O governo da China estuda adotar novas regras para restringir o acesso de usuários e organizações estrangeiras aos seus principais modelos de inteligência artificial. Segundo fontes ouvidas pela Reuters, autoridades chinesas iniciaram discussões com grandes empresas do setor para avaliar medidas que reforcem a proteção de tecnologias consideradas estratégicas para o país.
A iniciativa ocorre em meio ao aumento da competição global pela liderança em inteligência artificial e reflete a crescente preocupação de governos com o uso e a disseminação de modelos avançados de IA.
Gigantes da tecnologia participam das discussões
De acordo com as fontes, representantes de empresas como Alibaba, ByteDance e Z.ai participaram de reuniões com autoridades chinesas para discutir possíveis mudanças regulatórias.
As conversas fazem parte de um esforço do governo para definir mecanismos de controle sobre a exportação e o acesso a tecnologias de inteligência artificial desenvolvidas no país.
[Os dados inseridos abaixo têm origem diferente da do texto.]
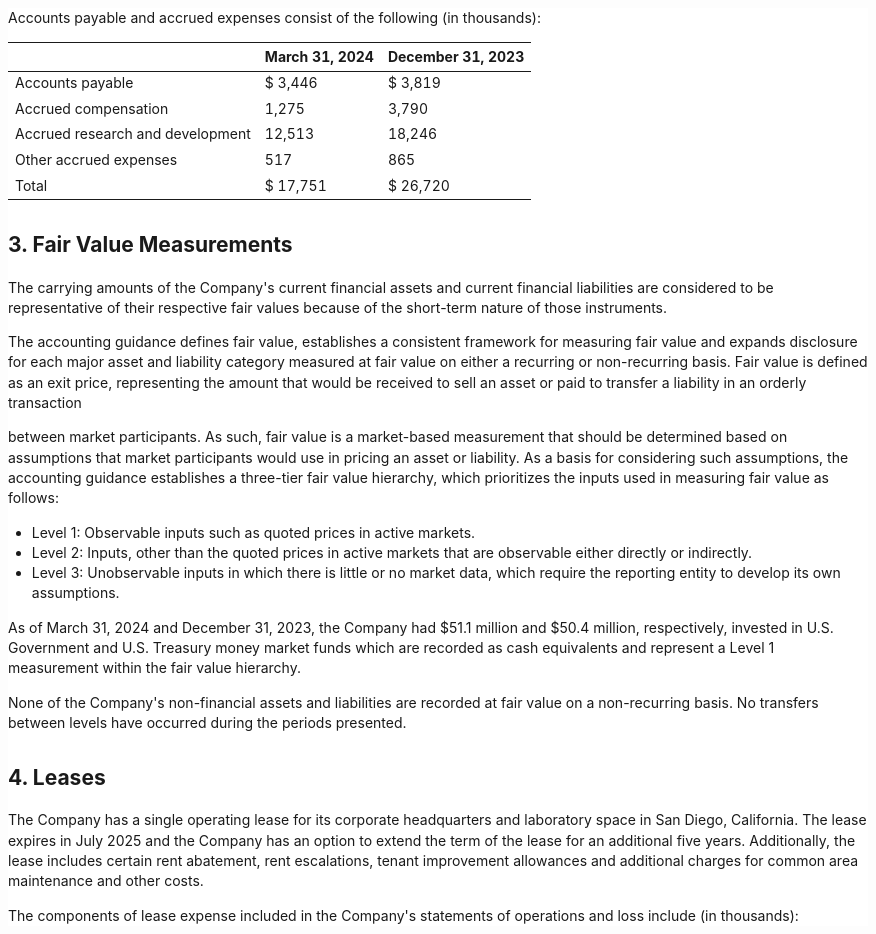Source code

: Accounts payable and accrued expenses consist of the following (in thousands):

|                                  | March 31, 2024   | December 31, 2023   |
|----------------------------------|------------------|---------------------|
| Accounts payable                 | $ 3,446          | $ 3,819             |
| Accrued compensation             | 1,275            | 3,790               |
| Accrued research and development | 12,513           | 18,246              |
| Other accrued expenses           | 517              | 865                 |
| Total                            | $ 17,751         | $ 26,720            |

## 3. Fair Value Measurements

The carrying amounts of the Company's current financial assets and current financial liabilities are considered to be representative of their respective fair values because of the short-term nature of those instruments.

The accounting guidance defines fair value, establishes a consistent framework for measuring fair value and expands disclosure for each major asset and liability category measured at fair value on either a recurring or non-recurring basis. Fair value is defined as an exit price, representing the amount that would be received to sell an asset or paid to transfer a liability in an orderly transaction

between market participants. As such, fair value is a market-based measurement that should be determined based on assumptions that market participants would use in pricing an asset or liability. As a basis for considering such assumptions, the accounting guidance establishes a three-tier fair value hierarchy, which prioritizes the inputs used in measuring fair value as follows:

- Level 1: Observable inputs such as quoted prices in active markets.
- Level 2: Inputs, other than the quoted prices in active markets that are observable either directly or indirectly.
- Level 3: Unobservable inputs in which there is little or no market data, which require the reporting entity to develop its own assumptions.

As of March 31, 2024 and December 31, 2023, the Company had $51.1 million and $50.4 million, respectively, invested in U.S. Government and U.S. Treasury money market funds which are recorded as cash equivalents and represent a Level 1 measurement within the fair value hierarchy.

None of the Company's non-financial assets and liabilities are recorded at fair value on a non-recurring basis. No transfers between levels have occurred during the periods presented.

## 4. Leases

The Company has a single operating lease for its corporate headquarters and laboratory space in San Diego, California. The lease expires in July 2025 and the Company has an option to extend the term of the lease for an additional five years. Additionally, the lease includes certain rent abatement, rent escalations, tenant improvement allowances and additional charges for common area maintenance and other costs.

The components of lease expense included in the Company's statements of operations and loss include (in thousands):

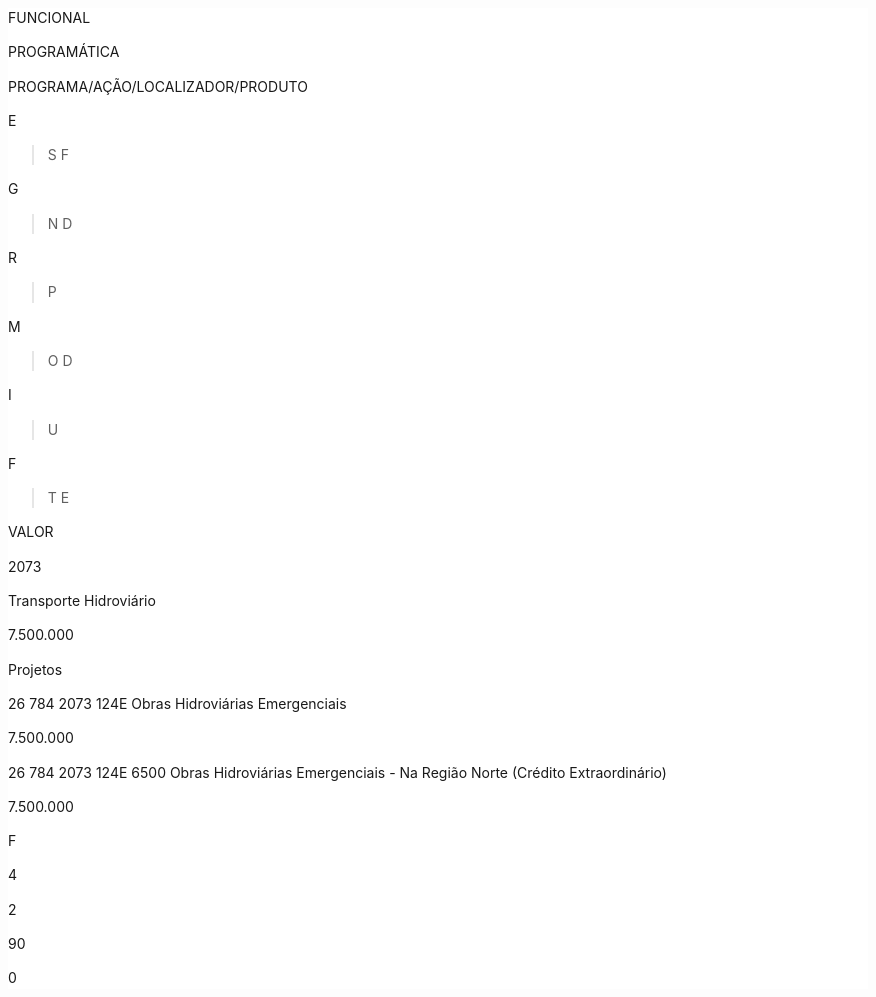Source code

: 
FUNCIONAL

PROGRAMÁTICA

PROGRAMA/AÇÃO/LOCALIZADOR/PRODUTO

E
> S
> F

G
> N
> D

R
> P

M
> O
> D

I
> U

F
> T
> E

VALOR


2073

Transporte Hidroviário

7.500.000


Projetos



26 784 2073 124E
Obras Hidroviárias Emergenciais

7.500.000

26 784 2073  124E 6500
Obras Hidroviárias Emergenciais - Na Região Norte (Crédito Extraordinário)

7.500.000




F

4

2

90

0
Vazamento de modelos pode virar questão de segurança nacional
Entre as propostas em análise está a possibilidade de enquadrar o vazamento ou roubo de modelos de IA como uma violação da legislação de segurança nacional.
Caso a medida seja adotada, empresas e indivíduos envolvidos na divulgação não autorizada dessas tecnologias poderão enfrentar punições mais severas, ampliando a proteção jurídica sobre ativos estratégicos ligados à inteligência artificial.
Investimentos estrangeiros também podem ser afetados
As fontes afirmam ainda que Pequim avalia impor novas restrições ao financiamento estrangeiro de startups chinesas especializadas em inteligência artificial.
O objetivo seria reduzir riscos relacionados à transferência de tecnologia sensível e reforçar o controle nacional sobre empresas consideradas estratégicas para o desenvolvimento tecnológico do país.
Movimento acompanha cenário internacional
As discussões ocorrem em um contexto de crescente disputa tecnológica entre China e Estados Unidos. Nos últimos anos, o governo norte-americano também adotou restrições para limitar o acesso da China a chips avançados, equipamentos de fabricação de semicondutores e determinados modelos de inteligência artificial, alegando motivos de segurança nacional.
Especialistas avaliam que, caso as medidas sejam implementadas, elas poderão intensificar a fragmentação do mercado global de IA, com países ampliando controles sobre tecnologias consideradas essenciais para sua competitividade e defesa.